* **Problem requirements**
Set the records down again in full, with every word kept.
----
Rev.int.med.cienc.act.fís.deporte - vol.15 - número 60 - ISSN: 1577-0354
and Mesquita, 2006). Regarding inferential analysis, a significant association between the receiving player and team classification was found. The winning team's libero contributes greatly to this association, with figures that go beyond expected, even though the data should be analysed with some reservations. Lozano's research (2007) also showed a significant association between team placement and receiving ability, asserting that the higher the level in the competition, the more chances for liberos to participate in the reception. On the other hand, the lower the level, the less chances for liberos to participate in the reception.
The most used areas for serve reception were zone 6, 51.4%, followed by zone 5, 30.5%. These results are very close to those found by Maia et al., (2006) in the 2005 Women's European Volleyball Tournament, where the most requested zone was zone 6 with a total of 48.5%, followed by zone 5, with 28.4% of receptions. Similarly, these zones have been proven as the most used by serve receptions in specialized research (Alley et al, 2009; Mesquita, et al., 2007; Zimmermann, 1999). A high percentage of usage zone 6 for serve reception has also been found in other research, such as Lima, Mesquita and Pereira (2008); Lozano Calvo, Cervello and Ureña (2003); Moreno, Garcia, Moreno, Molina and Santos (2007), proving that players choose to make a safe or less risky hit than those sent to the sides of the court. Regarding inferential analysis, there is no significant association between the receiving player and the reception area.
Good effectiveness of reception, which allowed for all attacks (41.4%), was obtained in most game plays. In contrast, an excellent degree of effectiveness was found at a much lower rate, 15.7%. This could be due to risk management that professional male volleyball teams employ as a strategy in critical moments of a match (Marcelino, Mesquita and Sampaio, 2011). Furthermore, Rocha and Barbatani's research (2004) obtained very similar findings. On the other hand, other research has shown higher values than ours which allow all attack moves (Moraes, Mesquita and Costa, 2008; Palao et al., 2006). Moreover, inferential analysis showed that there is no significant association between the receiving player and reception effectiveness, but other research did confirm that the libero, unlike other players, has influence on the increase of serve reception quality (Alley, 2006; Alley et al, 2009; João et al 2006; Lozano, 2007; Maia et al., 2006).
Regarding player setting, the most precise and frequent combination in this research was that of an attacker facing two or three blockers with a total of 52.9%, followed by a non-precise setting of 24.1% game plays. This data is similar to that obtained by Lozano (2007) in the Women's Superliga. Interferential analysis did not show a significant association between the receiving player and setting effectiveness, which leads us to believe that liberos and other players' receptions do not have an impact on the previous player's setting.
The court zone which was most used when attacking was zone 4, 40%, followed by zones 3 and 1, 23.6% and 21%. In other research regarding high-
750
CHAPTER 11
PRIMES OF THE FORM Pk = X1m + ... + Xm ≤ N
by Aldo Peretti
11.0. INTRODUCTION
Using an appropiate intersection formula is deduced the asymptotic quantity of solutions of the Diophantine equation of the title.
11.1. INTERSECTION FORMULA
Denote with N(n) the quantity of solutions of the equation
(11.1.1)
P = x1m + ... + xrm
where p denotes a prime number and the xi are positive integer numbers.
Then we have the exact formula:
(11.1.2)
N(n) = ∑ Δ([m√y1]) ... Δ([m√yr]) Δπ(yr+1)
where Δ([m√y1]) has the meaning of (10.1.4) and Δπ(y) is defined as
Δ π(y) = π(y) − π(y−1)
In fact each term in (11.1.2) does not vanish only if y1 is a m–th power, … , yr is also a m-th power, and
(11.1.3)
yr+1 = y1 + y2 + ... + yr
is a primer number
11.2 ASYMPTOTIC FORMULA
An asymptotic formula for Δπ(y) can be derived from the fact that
----
* **Response for this exercise**
Rev.int.med.cienc.act.fís.deporte - vol.15 - número 60 - ISSN: 1577-0354
and Mesquita, 2006). Regarding inferential analysis, a significant association between the receiving player and team classification was found. The winning team's libero contributes greatly to this association, with figures that go beyond expected, even though the data should be analysed with some reservations. Lozano's research (2007) also showed a significant association between team placement and receiving ability, asserting that the higher the level in the competition, the more chances for liberos to participate in the reception. On the other hand, the lower the level, the less chances for liberos to participate in the reception.
The most used areas for serve reception were zone 6, 51.4%, followed by zone 5, 30.5%. These results are very close to those found by Maia et al., (2006) in the 2005 Women's European Volleyball Tournament, where the most requested zone was zone 6 with a total of 48.5%, followed by zone 5, with 28.4% of receptions. Similarly, these zones have been proven as the most used by serve receptions in specialized research (Alley et al, 2009; Mesquita, et al., 2007; Zimmermann, 1999). A high percentage of usage zone 6 for serve reception has also been found in other research, such as Lima, Mesquita and Pereira (2008); Lozano Calvo, Cervello and Ureña (2003); Moreno, Garcia, Moreno, Molina and Santos (2007), proving that players choose to make a safe or less risky hit than those sent to the sides of the court. Regarding inferential analysis, there is no significant association between the receiving player and the reception area.
Good effectiveness of reception, which allowed for all attacks (41.4%), was obtained in most game plays. In contrast, an excellent degree of effectiveness was found at a much lower rate, 15.7%. This could be due to risk management that professional male volleyball teams employ as a strategy in critical moments of a match (Marcelino, Mesquita and Sampaio, 2011). Furthermore, Rocha and Barbatani's research (2004) obtained very similar findings. On the other hand, other research has shown higher values than ours which allow all attack moves (Moraes, Mesquita and Costa, 2008; Palao et al., 2006). Moreover, inferential analysis showed that there is no significant association between the receiving player and reception effectiveness, but other research did confirm that the libero, unlike other players, has influence on the increase of serve reception quality (Alley, 2006; Alley et al, 2009; João et al 2006; Lozano, 2007; Maia et al., 2006).
Regarding player setting, the most precise and frequent combination in this research was that of an attacker facing two or three blockers with a total of 52.9%, followed by a non-precise setting of 24.1% game plays. This data is similar to that obtained by Lozano (2007) in the Women's Superliga. Interferential analysis did not show a significant association between the receiving player and setting effectiveness, which leads us to believe that liberos and other players' receptions do not have an impact on the previous player's setting.
The court zone which was most used when attacking was zone 4, 40%, followed by zones 3 and 1, 23.6% and 21%. In other research regarding high-
750
CHAPTER 11
PRIMES OF THE FORM Pk = X1m + ... + Xm ≤ N
by Aldo Peretti
11.0. INTRODUCTION
Using an appropiate intersection formula is deduced the asymptotic quantity of solutions of the Diophantine equation of the title.
11.1. INTERSECTION FORMULA
Denote with N(n) the quantity of solutions of the equation
(11.1.1)
P = x1m + ... + xrm
where p denotes a prime number and the xi are positive integer numbers.
Then we have the exact formula:
(11.1.2)
N(n) = ∑ Δ([m√y1]) ... Δ([m√yr]) Δπ(yr+1)
where Δ([m√y1]) has the meaning of (10.1.4) and Δπ(y) is defined as
Δ π(y) = π(y) − π(y−1)
In fact each term in (11.1.2) does not vanish only if y1 is a m–th power, … , yr is also a m-th power, and
(11.1.3)
yr+1 = y1 + y2 + ... + yr
is a primer number
11.2 ASYMPTOTIC FORMULA
An asymptotic formula for Δπ(y) can be derived from the fact that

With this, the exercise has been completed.